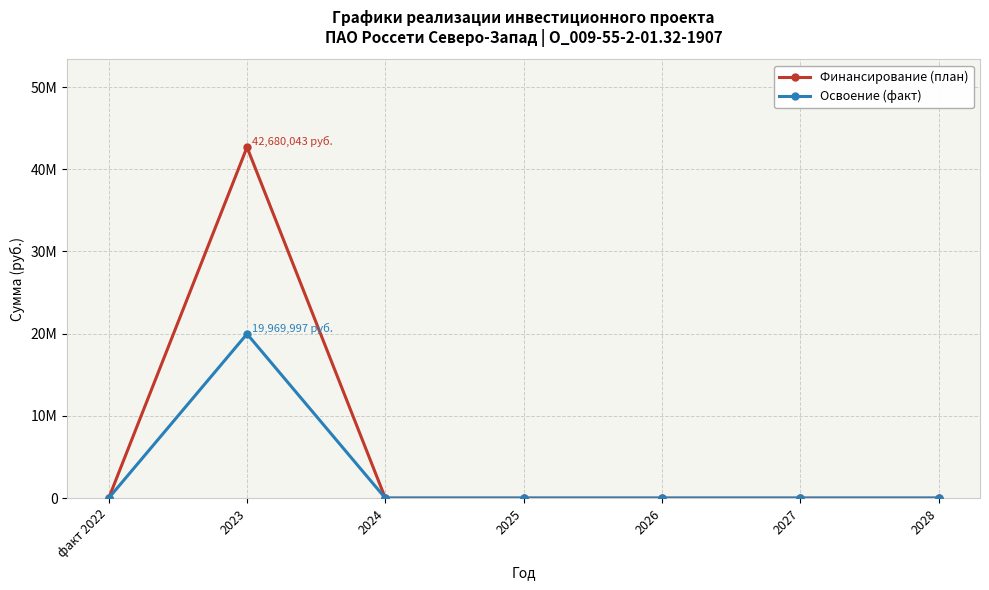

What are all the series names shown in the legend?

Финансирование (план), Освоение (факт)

════════════════════

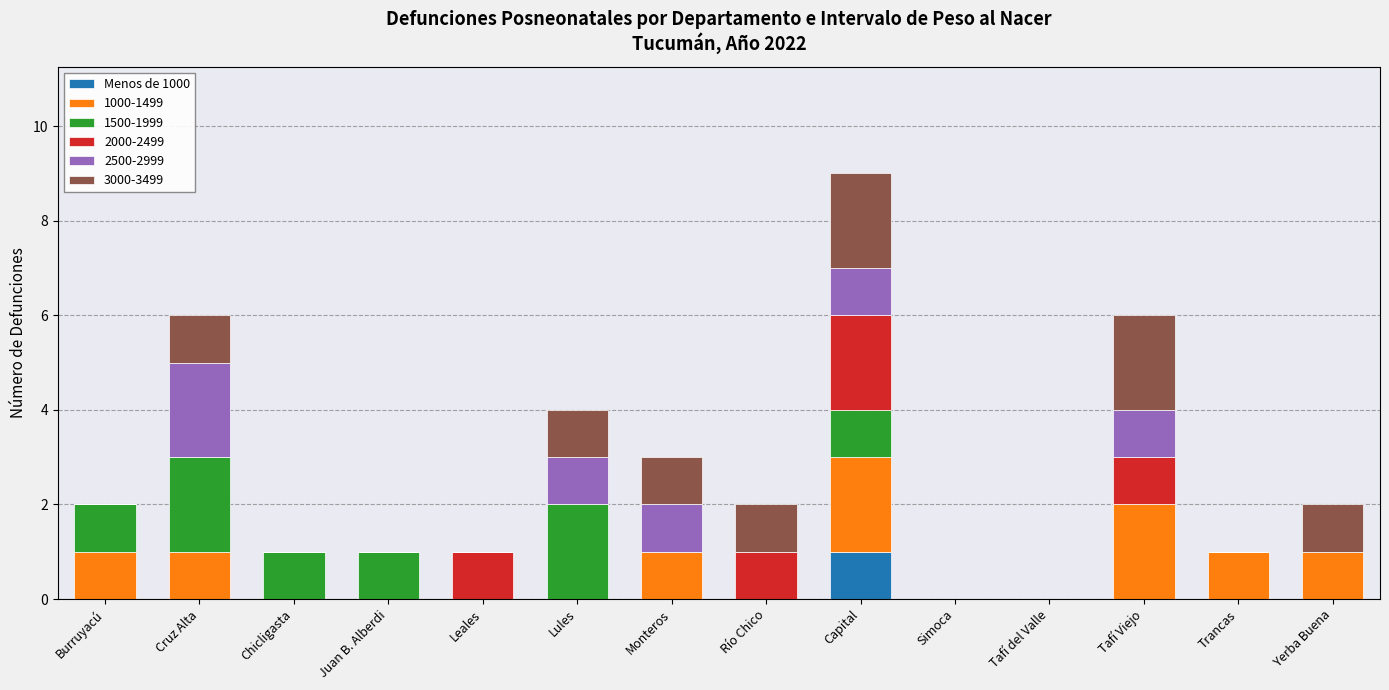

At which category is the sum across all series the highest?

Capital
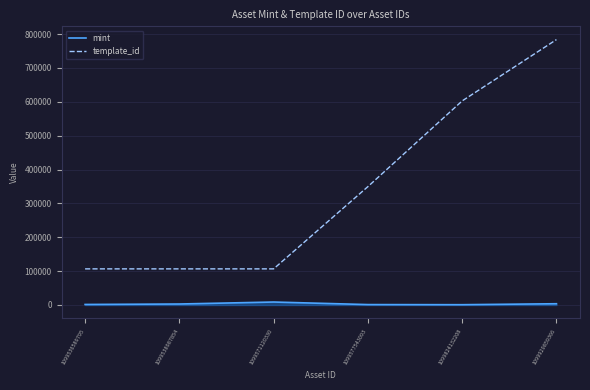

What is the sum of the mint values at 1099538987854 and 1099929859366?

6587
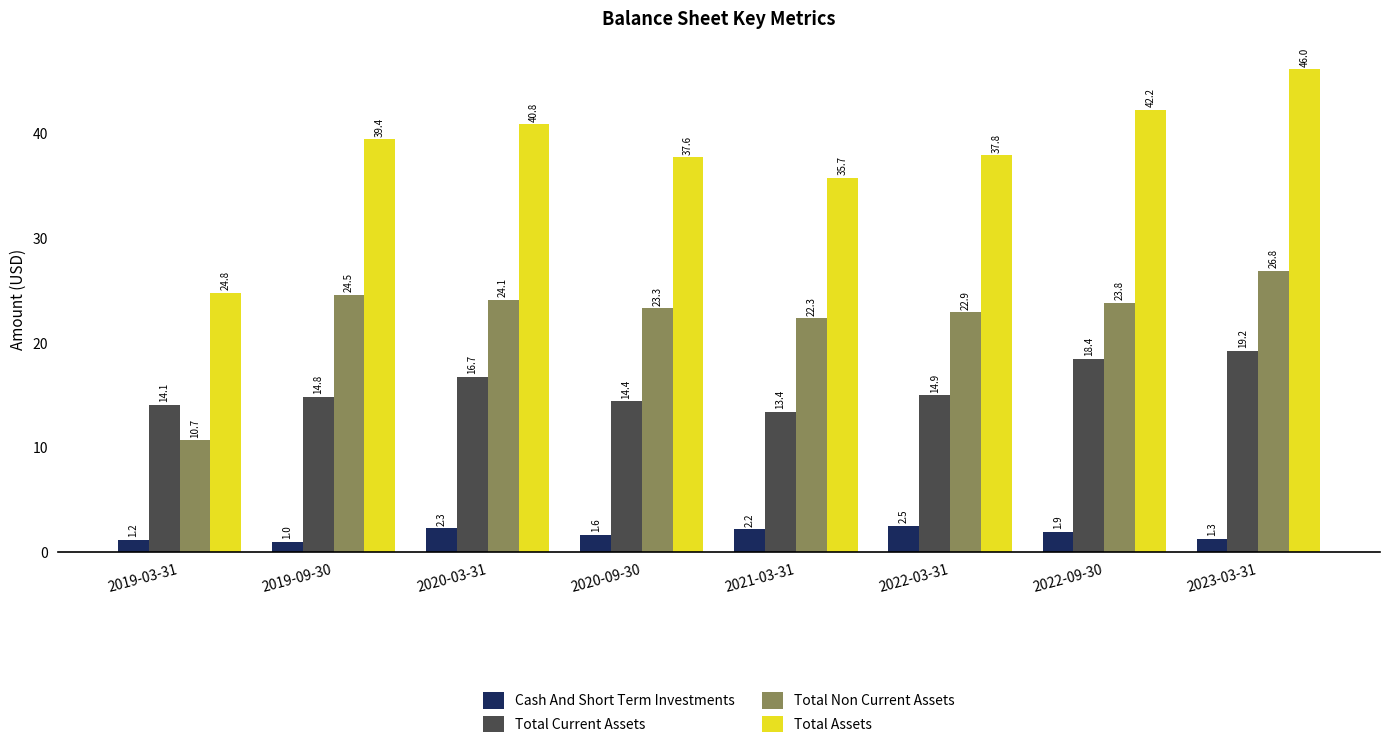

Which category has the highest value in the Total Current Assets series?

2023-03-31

════════════════════

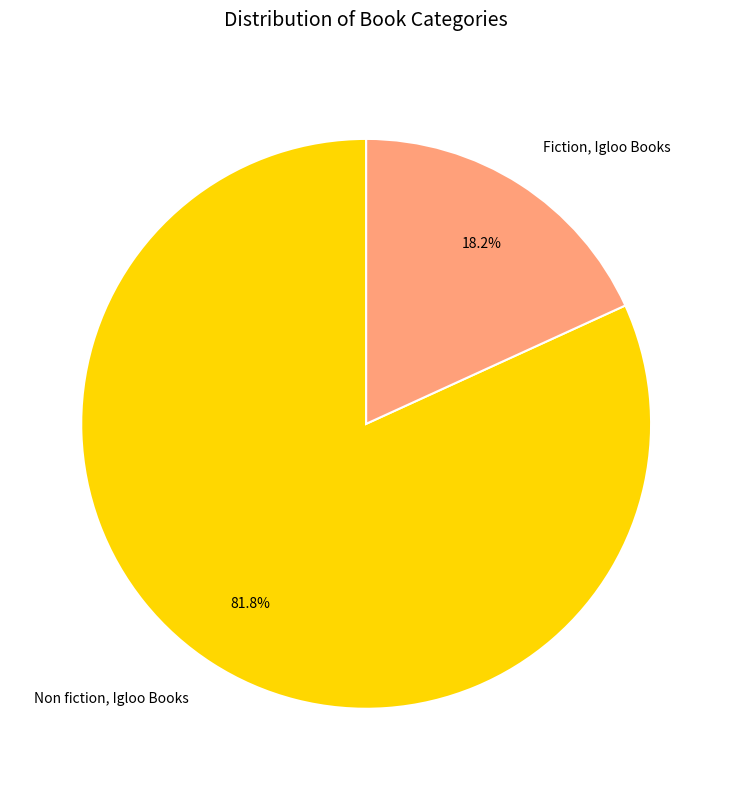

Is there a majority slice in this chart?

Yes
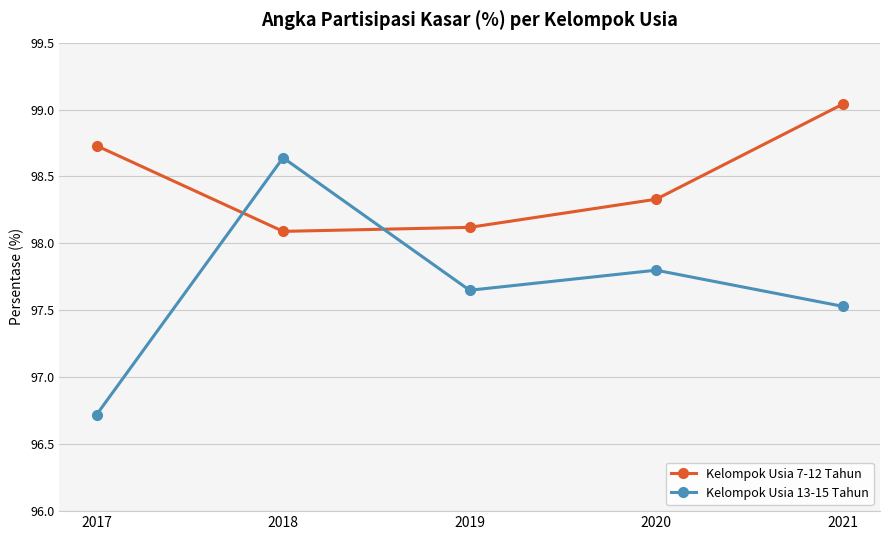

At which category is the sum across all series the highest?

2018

════════════════════

**WORK REQUEST**. Locate every line in the records above that contains the string "series", treating uppercase and lowercase as different, and copy each of those lines.

**THE COMPLETED TASK**.
What are all the series names shown in the legend?
At which category is the sum across all series the highest?
Which category has the highest value in the Total Current Assets series?
At which category is the sum across all series the highest?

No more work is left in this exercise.